Source records
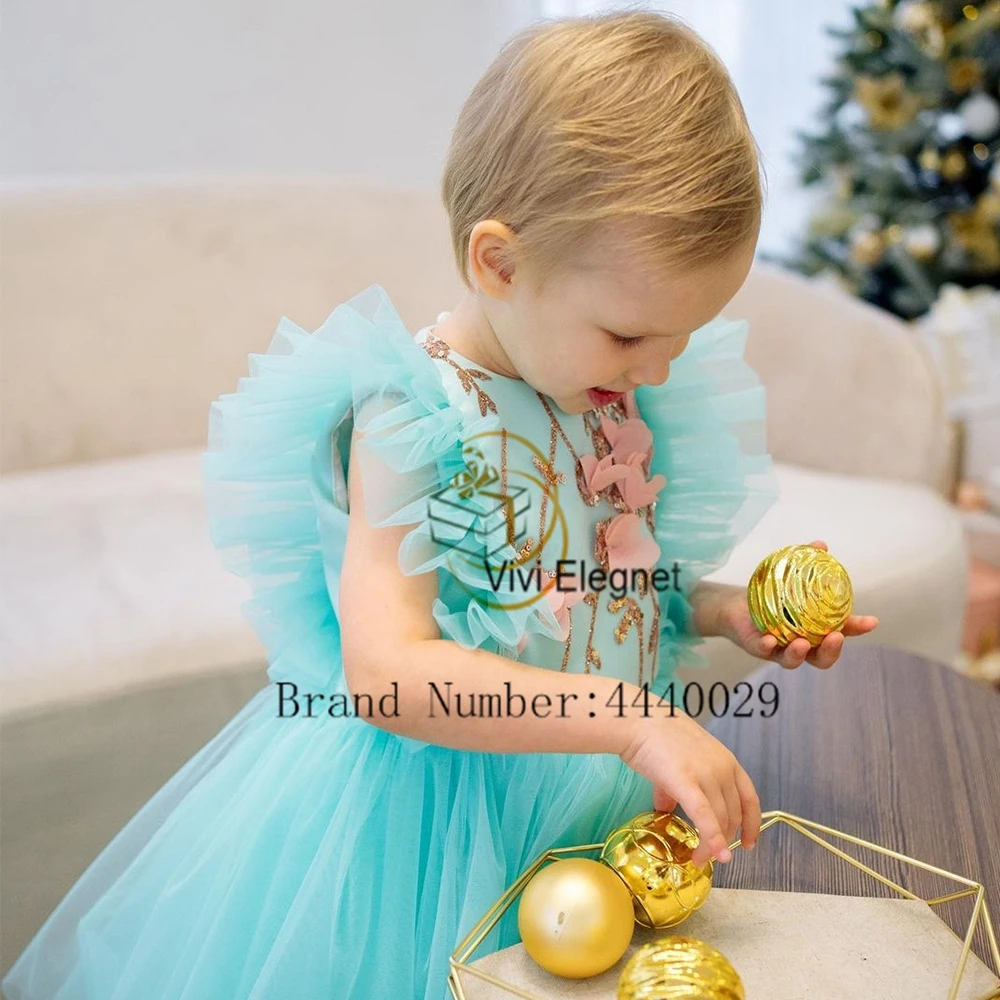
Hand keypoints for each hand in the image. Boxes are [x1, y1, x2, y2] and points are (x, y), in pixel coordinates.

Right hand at [619, 713, 760, 865]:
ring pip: (720, 820)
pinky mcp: (686, 781)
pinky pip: (704, 816)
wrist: (639, 720)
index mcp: (727, 761)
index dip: (752, 824)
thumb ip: (680, 785)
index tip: (748, 843)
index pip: (750, 798)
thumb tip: (665, 808)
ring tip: (698, 859)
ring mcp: (707, 774)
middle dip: (724, 840)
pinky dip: (711, 838)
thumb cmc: (656, 735)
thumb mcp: (682, 759)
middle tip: (709, 856)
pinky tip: (712, 854)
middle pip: (733, 815)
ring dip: (712, 846)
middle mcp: (723, 768)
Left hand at [717, 539, 878, 669]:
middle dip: (832, 651)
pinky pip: (764, 651)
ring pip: (794, 660)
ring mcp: (779, 648)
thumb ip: (806, 564)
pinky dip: (768, 647)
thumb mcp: (788, 578)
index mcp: (815, 629)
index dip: (857, 628)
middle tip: (836, 637)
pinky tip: (770, 640)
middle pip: (821, 657)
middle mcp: (801, 644)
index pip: (841, 631)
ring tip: (802, 643)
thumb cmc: (769, 596)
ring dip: (800, 653)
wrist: (736, 605)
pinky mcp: (758, 647)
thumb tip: (820, 545)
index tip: (872, 621)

# TASK DETAILS
Return every entry above word for word, and include no images.

# WRITTEN RESPONSE
Hand keypoints for each hand in the image. Boxes are [x1, y1, x2, y2] and points are (x, y), in pixel coordinates.

Right hand at [619, 713, 760, 865]:
ring pip: (720, 820)
pinky mcp: (686, 781)
pinky pip: (704, 816)
wrist: (639, 720)
index mcp: (727, 761)
index dip: (752, 824)
thumb ip: (680, 785)
index tip: (748, 843)
index pip: (750, 798)
thumb tip: (665, 808)
ring tip: (698, 859)
ring mcp: (707, 774)
middle dip: (724, 840)
pinky dip: (711, 838)
thumb cmc: (656, 735)
thumb mcp: (682, 759)
middle tip: (709, 856)
pinky tip: (712, 854)
middle pip: (733, 815)
ring dip: (712, 846)
middle mcp: (723, 768)
Left hand at [717, 539, 878, 669]:
middle dip: (832, 651)
pinky pip: (764, 651)
ring pip: (794, 660)
ring mcp: (779, 648)
thumb ip: (806, 564)
pinky dip: (768, 647)
thumb mcp: (788, 578)
index mcp: (815, 629)
index dip: (857, 628)
middle tip: (836, 637)
pinky tip: (770, 640)
middle pip: (821, 657)
middle mcp: (801, 644)
index pip: (841, 631)
ring tip: (802, 643)
thumb cmc: (769, 596)
ring dip: (800, 653)
wrist: (736, 605)
pinky mcp: (758, 647)
thumb tip: (820, 545)
index tip: (872, 621)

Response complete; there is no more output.